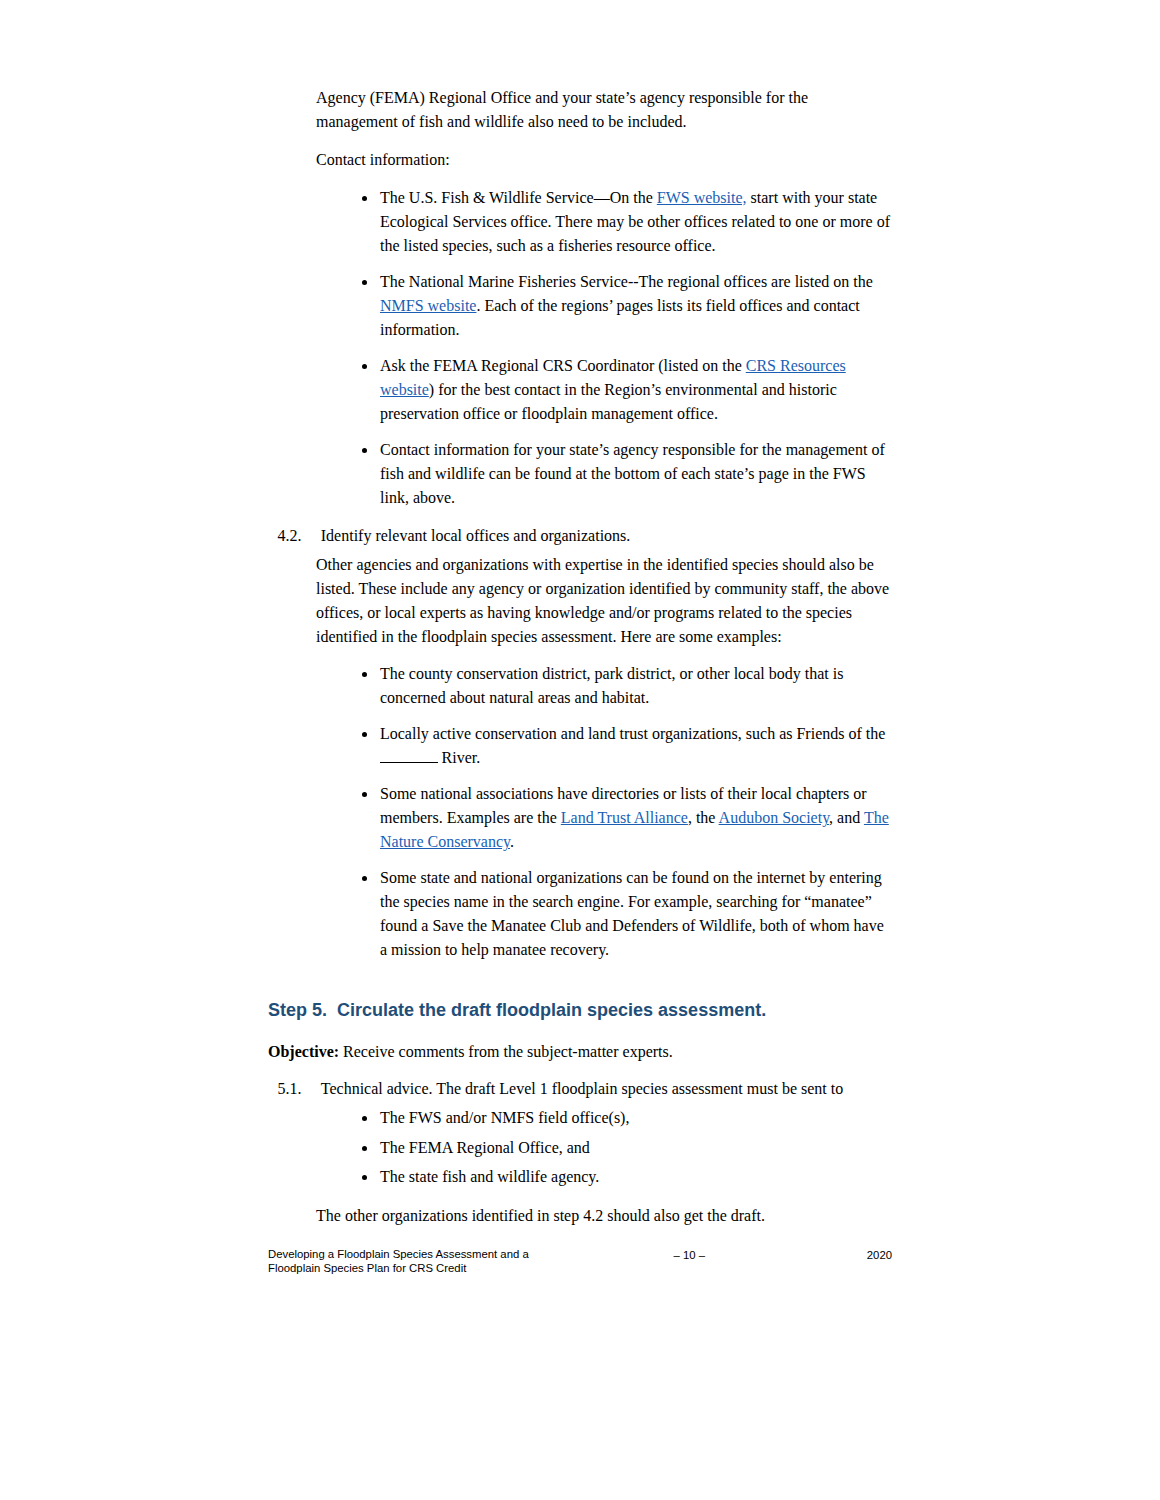Agency (FEMA) Regional Office and your state’s agency responsible for the management of fish and wildlife also need to be included.
Contact information:
The U.S. Fish & Wildlife Service—On the FWS website, start with your state Ecological Services office. There may be other offices related to one or more of the listed species, such as a fisheries resource office.
The National Marine Fisheries Service--The regional offices are listed on the NMFS website. Each of the regions’ pages lists its field offices and contact information.
Ask the FEMA Regional CRS Coordinator (listed on the CRS Resources website) for the best contact in the Region’s environmental and historic preservation office or floodplain management office.
Contact information for your state’s agency responsible for the management of fish and wildlife can be found at the bottom of each state’s page in the FWS link, above.
4.2.
Identify relevant local offices and organizations.
Other agencies and organizations with expertise in the identified species should also be listed. These include any agency or organization identified by community staff, the above offices, or local experts as having knowledge and/or programs related to the species identified in the floodplain species assessment. Here are some examples:
The county conservation district, park district, or other local body that is concerned about natural areas and habitat.
Locally active conservation and land trust organizations, such as Friends of the River.
Some national associations have directories or lists of their local chapters or members. Examples are the Land Trust Alliance, the Audubon Society, and The Nature Conservancy.
Some state and national organizations can be found on the internet by entering the species name in the search engine. For example, searching for “manatee” found a Save the Manatee Club and Defenders of Wildlife, both of whom have a mission to help manatee recovery.
Step 5. Circulate the draft floodplain species assessment.
Objective: Receive comments from the subject-matter experts.
5.1.
Technical advice. The draft Level 1 floodplain species assessment must be sent to
The FWS and/or NMFS field office(s),
The FEMA Regional Office, and
The state fish and wildlife agency.
The other organizations identified in step 4.2 should also get the draft.
Developing a Floodplain Species Assessment and a
Floodplain Species Plan for CRS Credit
– 10 –
2020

==============================

PROBLEM TO WORK ON:
In the listing above, the line with "Locally active conservation" starts the part to copy. Copy it through the last line exactly, with nothing else.

EXPECTED ANSWER:
Locally active conservation and land trust organizations, such as Friends of the River.
Some national associations have directories or lists of their local chapters or members. Examples are the Land Trust Alliance, the Audubon Society, and The Nature Conservancy.
Some state and national organizations can be found on the internet by entering the species name in the search engine. For example, searching for “manatee” found a Save the Manatee Club and Defenders of Wildlife, both of whom have a mission to help manatee recovery.
Step 5. Circulate the draft floodplain species assessment.
Objective: Receive comments from the subject-matter experts.
5.1.
Technical advice. The draft Level 1 floodplain species assessment must be sent to
The FWS and/or NMFS field office(s),
The FEMA Regional Office, and
The state fish and wildlife agency.
The other organizations identified in step 4.2 should also get the draft.
Developing a Floodplain Species Assessment and a
Floodplain Species Plan for CRS Credit
– 10 –
2020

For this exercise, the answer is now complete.